I searched through SO and I found this question. The answers either propose to copy the elements in a std::vector
or to use Boost.Container
, which IMHO don't answer my question.
My purpose is to keep in a container a big number of unique elements, that most of the time I want to iterate through them. Insertions and extractions are more rare. I want to avoid std::vector
in combination with std::unique
.
Upvotes: 2
Views: 510
Reputation: 16080
The difference does not lie between the ordering or lack of one but in the backing container. If it's a contiguous memory it should be fast to iterate over, due to simple implementation of iterator and cache friendliness.
Unordered containers are usually stored as a vector of vectors (or a similar thing), while ordered containers are implemented using trees, but it is left for implementation after all. This would suggest that iterating over unordered version should be waster. However this is left for implementation after all, and I saw implementations (which bent rules a little to be fair) with different behaviour.
Generally speaking, container performance is quite a complex topic and usually has to be tested in actual application to get reliable answer. There is plenty on implemention-defined stuff that might affect the performance. I'd go with hash_set
if I had to go in blind. Copying into a vector
might also turn out a good option.
EDIT: As @TonyD said in it's comment, there is a rule, that disallows invalidating iterators during addition of element when the max_load_factor()
is not exceeded, this practically rules out backing containers which are contiguous in memory.
Thus, copying everything into a vector seems like even more reasonable option. If you need to remove duplicates, a feasible option might be to use http://en.cppreference.com/w/cpp/algorithm/sort
and have dupes easily ignored. I have heard that using vector
and sort
to have a sorted array (or vector) is quite often a used option in case of need for a container that needs to be sorter and is being iterated over more often than modified.
Upvotes: 3
Reputation: 31577
Lets consider set
vs unordered_set
.
The main difference here is the 'nature' of the iteration, that is the traversal of the set will give you the elements in order while traversing a range in an unordered set will give you a bunch of values in no particular order.
Suppose you want to traverse a range [it1, it2]
. If we exclude the lookup time that's needed to find elements it1 and it2 there can be no direct mapping from one case to another since the elements in between are not guarrandeed to be the same even if you've used the same elements to construct the container.

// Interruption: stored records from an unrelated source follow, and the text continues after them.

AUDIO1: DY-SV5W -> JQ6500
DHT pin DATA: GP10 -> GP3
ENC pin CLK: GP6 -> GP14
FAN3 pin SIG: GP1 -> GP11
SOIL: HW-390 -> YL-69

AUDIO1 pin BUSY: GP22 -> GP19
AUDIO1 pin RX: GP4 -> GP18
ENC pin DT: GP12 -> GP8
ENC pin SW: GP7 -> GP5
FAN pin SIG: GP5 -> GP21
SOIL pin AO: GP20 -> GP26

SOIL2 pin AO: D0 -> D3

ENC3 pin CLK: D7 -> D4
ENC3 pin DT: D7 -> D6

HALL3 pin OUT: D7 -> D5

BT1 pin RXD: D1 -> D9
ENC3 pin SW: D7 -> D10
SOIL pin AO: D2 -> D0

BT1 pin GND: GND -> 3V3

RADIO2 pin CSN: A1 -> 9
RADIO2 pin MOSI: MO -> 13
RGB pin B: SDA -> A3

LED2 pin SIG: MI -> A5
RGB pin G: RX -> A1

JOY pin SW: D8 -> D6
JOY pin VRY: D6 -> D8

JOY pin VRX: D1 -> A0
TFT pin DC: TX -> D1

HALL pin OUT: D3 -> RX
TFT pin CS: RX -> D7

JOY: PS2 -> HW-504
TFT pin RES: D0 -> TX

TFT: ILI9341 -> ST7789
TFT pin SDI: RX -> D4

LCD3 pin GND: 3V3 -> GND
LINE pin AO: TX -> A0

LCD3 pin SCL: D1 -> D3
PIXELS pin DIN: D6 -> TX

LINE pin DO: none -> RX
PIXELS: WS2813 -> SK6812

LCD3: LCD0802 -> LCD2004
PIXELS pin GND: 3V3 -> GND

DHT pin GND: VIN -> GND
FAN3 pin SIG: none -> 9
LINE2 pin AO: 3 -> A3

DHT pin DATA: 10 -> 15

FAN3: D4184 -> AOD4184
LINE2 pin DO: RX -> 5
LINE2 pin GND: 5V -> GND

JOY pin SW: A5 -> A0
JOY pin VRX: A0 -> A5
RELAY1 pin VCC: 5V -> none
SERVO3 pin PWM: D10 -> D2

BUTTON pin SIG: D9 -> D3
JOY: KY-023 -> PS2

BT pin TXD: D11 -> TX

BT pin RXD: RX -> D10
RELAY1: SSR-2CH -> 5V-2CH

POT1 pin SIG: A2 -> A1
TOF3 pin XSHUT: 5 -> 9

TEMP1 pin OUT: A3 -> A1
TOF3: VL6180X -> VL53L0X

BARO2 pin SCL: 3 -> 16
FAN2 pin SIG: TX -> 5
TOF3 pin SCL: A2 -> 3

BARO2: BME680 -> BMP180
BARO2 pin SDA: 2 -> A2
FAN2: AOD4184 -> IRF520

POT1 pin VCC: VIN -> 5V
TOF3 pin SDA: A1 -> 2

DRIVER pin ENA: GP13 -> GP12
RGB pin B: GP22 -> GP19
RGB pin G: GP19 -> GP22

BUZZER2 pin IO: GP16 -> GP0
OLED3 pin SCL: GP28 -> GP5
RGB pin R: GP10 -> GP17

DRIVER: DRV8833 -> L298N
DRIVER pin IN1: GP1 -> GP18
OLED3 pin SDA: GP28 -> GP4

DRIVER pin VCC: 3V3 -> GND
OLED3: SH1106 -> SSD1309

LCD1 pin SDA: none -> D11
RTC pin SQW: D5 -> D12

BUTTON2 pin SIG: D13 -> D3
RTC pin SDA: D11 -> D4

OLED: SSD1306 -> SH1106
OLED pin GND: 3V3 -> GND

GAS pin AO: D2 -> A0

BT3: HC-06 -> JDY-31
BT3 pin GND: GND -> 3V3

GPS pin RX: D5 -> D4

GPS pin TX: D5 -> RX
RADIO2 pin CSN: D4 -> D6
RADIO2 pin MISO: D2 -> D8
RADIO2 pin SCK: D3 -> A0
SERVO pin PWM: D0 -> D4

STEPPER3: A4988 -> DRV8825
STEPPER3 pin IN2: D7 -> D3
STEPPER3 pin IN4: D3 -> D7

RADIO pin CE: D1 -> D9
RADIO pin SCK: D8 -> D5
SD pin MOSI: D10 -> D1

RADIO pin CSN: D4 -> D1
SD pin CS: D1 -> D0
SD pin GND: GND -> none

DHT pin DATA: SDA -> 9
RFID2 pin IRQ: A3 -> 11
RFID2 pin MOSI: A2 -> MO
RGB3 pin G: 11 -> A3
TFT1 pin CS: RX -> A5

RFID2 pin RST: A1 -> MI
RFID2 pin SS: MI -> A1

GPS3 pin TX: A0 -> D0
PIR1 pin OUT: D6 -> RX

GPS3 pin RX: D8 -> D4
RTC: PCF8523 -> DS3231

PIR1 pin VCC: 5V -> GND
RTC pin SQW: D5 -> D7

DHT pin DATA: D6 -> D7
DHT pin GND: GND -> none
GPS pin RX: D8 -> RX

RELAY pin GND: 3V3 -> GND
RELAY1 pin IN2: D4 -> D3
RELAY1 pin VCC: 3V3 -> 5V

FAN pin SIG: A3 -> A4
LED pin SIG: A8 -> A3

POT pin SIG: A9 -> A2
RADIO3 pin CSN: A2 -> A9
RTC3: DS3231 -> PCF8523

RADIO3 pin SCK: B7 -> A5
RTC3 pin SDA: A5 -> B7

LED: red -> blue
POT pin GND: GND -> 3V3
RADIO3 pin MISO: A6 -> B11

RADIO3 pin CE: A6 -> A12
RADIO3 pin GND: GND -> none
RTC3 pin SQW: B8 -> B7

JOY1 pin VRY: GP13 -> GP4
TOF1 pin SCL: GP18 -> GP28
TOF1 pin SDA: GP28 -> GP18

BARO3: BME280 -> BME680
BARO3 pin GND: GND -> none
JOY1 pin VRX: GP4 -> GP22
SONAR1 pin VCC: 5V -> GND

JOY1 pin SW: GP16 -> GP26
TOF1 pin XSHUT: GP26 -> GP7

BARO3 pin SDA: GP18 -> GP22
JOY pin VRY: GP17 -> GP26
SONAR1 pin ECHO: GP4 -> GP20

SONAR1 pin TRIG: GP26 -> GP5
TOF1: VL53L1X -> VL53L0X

There are cases however where something like this has meaning when e.g. you want to traverse a fixed number of elements (regardless of what they are) or when you need to traverse the whole container. In such cases you need to consider implementation mechanics :
Sets are usually implemented like Red–black trees (a form of binary search trees). Like all binary search trees allow efficient in-order traversal (LRR: left root right) of their elements. That is to traverse you pay the cost of pointer chasing (just like traversing a list).
Unordered sets on the other hand are hash tables and to my knowledge the STL implementation uses hashing with chaining. That means (in a very very high level) that what's used for the structure is a (contiguous) buffer where each element is the head of a chain (list) that contains the elements. The way the elements are layed out across those chains (buckets) and across the buffer will affect the traversal time, however you'll be chasing pointers once again jumping through differents lists as well this time. I don't think it'll vary significantly from the tree case but won't be any better for sure.
In any case micro tuning and benchmarking will give you the answer for your particular application.
Upvotes: 3
Reputation: 1
iterate from fastest to slowest should be : set > map > unordered_set > unordered_map; set is a little lighter than map, and they are ordered with binary tree rule, so should be faster than unordered_ containers.
Upvotes: 0